Senza dubbio Polesen può trovare alleati tra le fila della nostra Collettività. Giusto vicino al ministro, pronto a prendere parola come ‘rappresentante degli italo-venezolani’, c’era Ugo di Martino, membro del Consiglio di Presidenza del Cgie. Era in piedi, fiero, criticando il presidente venezolano e le sue supposte “tendenze totalitarie”. Senza vergogna.


Eppure qualche anno fa, esattamente il 22 giugno 2005, Di Martino, insieme a Nello Collevecchio e Michele Coletta, se ben ricordo, era con Chávez a Miraflores per la firma che decretava l’istituzione della ‘Giornata dell’amicizia italovenezolana’. L’ambasciata, in quell’occasione, sottolineò che “gli organi rappresentativi della collettività” erano stati assolutamente “tutti solidali nella loro volontà di instaurare un dialogo con il Governo venezolano”. Ci vien de chiedere: il Chàvez di allora era diverso da quello di oggi?
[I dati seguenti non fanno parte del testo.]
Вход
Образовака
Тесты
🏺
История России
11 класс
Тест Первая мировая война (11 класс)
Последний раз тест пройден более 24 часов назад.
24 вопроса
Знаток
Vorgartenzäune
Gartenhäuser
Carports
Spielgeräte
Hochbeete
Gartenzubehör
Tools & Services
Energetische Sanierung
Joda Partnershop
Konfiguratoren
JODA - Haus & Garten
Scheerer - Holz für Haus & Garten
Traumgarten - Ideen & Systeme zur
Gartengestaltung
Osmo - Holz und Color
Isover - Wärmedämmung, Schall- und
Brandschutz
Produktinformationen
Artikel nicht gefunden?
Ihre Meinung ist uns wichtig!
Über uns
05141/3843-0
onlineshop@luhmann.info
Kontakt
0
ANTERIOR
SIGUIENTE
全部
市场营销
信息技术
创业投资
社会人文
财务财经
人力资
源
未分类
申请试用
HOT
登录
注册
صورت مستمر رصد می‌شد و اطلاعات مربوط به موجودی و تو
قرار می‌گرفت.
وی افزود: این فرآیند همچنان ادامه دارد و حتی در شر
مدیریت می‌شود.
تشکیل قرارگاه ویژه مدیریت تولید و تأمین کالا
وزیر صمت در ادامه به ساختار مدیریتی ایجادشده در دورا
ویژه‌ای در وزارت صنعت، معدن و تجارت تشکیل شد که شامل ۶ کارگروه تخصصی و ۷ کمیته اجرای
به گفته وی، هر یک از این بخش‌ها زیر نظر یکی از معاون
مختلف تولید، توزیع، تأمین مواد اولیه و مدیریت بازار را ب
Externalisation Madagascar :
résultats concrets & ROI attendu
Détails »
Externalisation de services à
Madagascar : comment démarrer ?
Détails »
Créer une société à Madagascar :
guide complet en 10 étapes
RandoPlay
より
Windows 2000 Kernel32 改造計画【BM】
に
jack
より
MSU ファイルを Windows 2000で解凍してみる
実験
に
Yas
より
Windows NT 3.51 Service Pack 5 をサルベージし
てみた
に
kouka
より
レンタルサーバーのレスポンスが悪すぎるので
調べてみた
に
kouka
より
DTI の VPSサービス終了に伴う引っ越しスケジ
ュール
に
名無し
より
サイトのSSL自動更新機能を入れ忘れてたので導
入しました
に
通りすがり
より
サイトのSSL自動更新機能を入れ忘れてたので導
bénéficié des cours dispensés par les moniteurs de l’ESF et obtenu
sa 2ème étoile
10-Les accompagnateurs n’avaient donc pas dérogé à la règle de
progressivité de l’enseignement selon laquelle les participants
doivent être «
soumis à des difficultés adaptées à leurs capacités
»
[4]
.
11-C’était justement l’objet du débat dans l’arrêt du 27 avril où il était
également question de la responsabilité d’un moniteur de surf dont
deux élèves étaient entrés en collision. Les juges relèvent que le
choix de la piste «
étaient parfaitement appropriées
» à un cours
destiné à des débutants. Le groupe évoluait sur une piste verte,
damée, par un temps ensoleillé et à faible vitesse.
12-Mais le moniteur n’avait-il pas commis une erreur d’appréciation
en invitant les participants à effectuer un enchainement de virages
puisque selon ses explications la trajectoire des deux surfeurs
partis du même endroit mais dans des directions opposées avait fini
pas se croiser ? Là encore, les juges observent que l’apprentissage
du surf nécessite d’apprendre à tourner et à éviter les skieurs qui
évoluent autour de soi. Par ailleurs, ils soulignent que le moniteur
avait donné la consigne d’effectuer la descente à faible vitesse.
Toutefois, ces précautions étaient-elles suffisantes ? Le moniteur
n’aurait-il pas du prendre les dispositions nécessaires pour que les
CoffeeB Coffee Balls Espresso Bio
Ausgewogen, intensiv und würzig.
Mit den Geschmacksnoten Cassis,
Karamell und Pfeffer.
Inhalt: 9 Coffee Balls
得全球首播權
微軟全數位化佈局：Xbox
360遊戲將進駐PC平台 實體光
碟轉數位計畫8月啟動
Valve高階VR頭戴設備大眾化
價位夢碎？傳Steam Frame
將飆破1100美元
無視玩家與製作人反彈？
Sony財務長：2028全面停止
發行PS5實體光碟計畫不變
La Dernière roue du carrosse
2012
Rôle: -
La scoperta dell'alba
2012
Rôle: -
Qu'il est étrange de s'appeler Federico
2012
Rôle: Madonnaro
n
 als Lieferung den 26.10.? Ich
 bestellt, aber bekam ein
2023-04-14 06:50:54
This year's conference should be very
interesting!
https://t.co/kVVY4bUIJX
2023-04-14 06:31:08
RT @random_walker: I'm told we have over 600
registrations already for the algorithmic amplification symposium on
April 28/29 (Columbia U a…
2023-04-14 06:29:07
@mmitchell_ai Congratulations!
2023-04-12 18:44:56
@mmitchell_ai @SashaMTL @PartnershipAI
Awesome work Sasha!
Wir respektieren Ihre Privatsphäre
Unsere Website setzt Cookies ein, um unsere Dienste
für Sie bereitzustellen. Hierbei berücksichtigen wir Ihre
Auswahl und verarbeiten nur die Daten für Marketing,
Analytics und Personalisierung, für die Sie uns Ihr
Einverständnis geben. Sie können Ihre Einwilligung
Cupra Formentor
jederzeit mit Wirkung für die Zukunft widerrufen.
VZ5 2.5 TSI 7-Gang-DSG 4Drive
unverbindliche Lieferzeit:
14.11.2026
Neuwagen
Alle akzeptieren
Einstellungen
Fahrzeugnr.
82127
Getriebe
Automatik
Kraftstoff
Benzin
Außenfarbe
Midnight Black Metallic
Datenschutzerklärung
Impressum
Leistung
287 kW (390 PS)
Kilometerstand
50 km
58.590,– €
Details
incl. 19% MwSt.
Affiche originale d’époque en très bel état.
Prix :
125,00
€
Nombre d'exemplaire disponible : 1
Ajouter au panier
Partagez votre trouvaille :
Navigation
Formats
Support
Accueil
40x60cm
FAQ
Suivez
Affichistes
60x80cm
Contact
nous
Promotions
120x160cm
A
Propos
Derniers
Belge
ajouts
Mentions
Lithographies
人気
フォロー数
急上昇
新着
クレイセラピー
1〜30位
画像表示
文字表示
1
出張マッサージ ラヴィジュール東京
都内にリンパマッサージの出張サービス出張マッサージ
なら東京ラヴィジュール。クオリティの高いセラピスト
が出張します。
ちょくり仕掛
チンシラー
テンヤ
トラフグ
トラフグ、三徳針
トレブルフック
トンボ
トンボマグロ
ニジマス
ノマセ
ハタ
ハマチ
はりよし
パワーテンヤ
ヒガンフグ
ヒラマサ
E quindi?


Un’altra cosa. La politica ed i rapporti fra gli Stati – fortunatamente o no, devo ancora capire – sono fatti di diplomazia. I leader non s’incontrano solo perchè si trovano simpatici. L’Italia stringe relazioni diplomatiche con un paese come la Cina, che invita ora all’Expo 2015 di Milano. E il paese asiatico, con le sua agghiaccianti condanne a morte, inflitte per ben 68 possibili crimini, non è certo un esempio di virtù. Berlusconi, inoltre, distribuisce come pane abbracci e strette di mano. Oltre a Gheddafi, ha incontrato l’israeliano Netanyahu ed il palestinese Abu Mazen, tra l’uno e l’altro Obama.


Quindi, caro Polesen, il fatto che il ministro Frattini si riunisca con Chávez non deve scandalizzare. Per consolarti, puoi ripensare agli incontri tra Papa Giovanni XXIII e Fidel Castro.
Si potrebbe criticare invece, come fa Mario Sebastiani, la “frettolosa, retorica e banale riunione” del ministro degli Esteri “con alcuni membri studiati e poco imbarazzanti” della Collettività. Un incontro tanto, come sostiene Sebastiani, per fare presenza, quando la vera ragione del viaggio era un’altra: “prendere soldi e mettere una pezza alla faccenda di Contuy”. Diplomazia.


Per Sebastiani quello della settimana scorsa è stato un meeting inutile. “Non prendeteci per i fondelli con la farsa delle preoccupazioni” denuncia. “Chávez non permette che ci s’immischi troppo e nel frattempo ci sta togliendo tutto”. Intanto, l’Italia si dimentica dei suoi cittadini all’estero (una “comunità in emergenza” la definisce Sebastiani) e si dimostra reticente a distribuire nazionalità e passaporto che “permetterebbero un po’ più di sicurezza in caso di necessità estrema, vedi Cuba”.
La terza lettera, “Visión de un inmigrante. ¡Aprovechemos a Chávez!” usa toni decisamente meno aggressivi e allarmistici per sostenere l’idea che in Venezuela si stia assistendo ad un “cambiamento sociale giusto”, pacifico e democratico. Un trend di cui dobbiamo, appunto, ‘approfittare’ per realizzare quello che “altri hanno realizzato con guerre e sangue”.


Con parole più soft rispetto alle altre lettere, risponde a quelli che “ripetono come pappagalli che avversano il presidente Chávez perchè ha diviso in due settori il popolo venezolano”. Antonio Coiro scrive:
– Chiaramente ci sono due settori. Ho occhi per vederli, orecchie per ascoltarli, ma anche la lunga memoria per ricordare che anche negli ultimi 40 anni c’erano due settori. E al settore più povero e abbandonato usavamo occhi per vederlo, però mai si usarono orecchie per ascoltarlo.


C’è quindi chi non rientra in un supposto 80 per cento. Chi non è invitato ad incontrare ministri. Chi resta in Venezuela per vivere bene, non per rimpiangere l’Italia. Chi resta per mescolarsi ad un popolo, non per importare un partito xenofobo di separazioni e scissioni.


Signor Polesel, con mille difetti e contraddizioni evidenti, con errori di percorso volontari e involontari, il Venezuela transita il suo cammino. Accompagnamolo. Partecipiamo e non sediamoci tra le fila degli spettatori. Critichiamo con ragione senza demonizzare. Soppesiamo le parole. Chi è senza peccato, diceva qualcuno migliore di me e di Lei, scagli la prima pietra.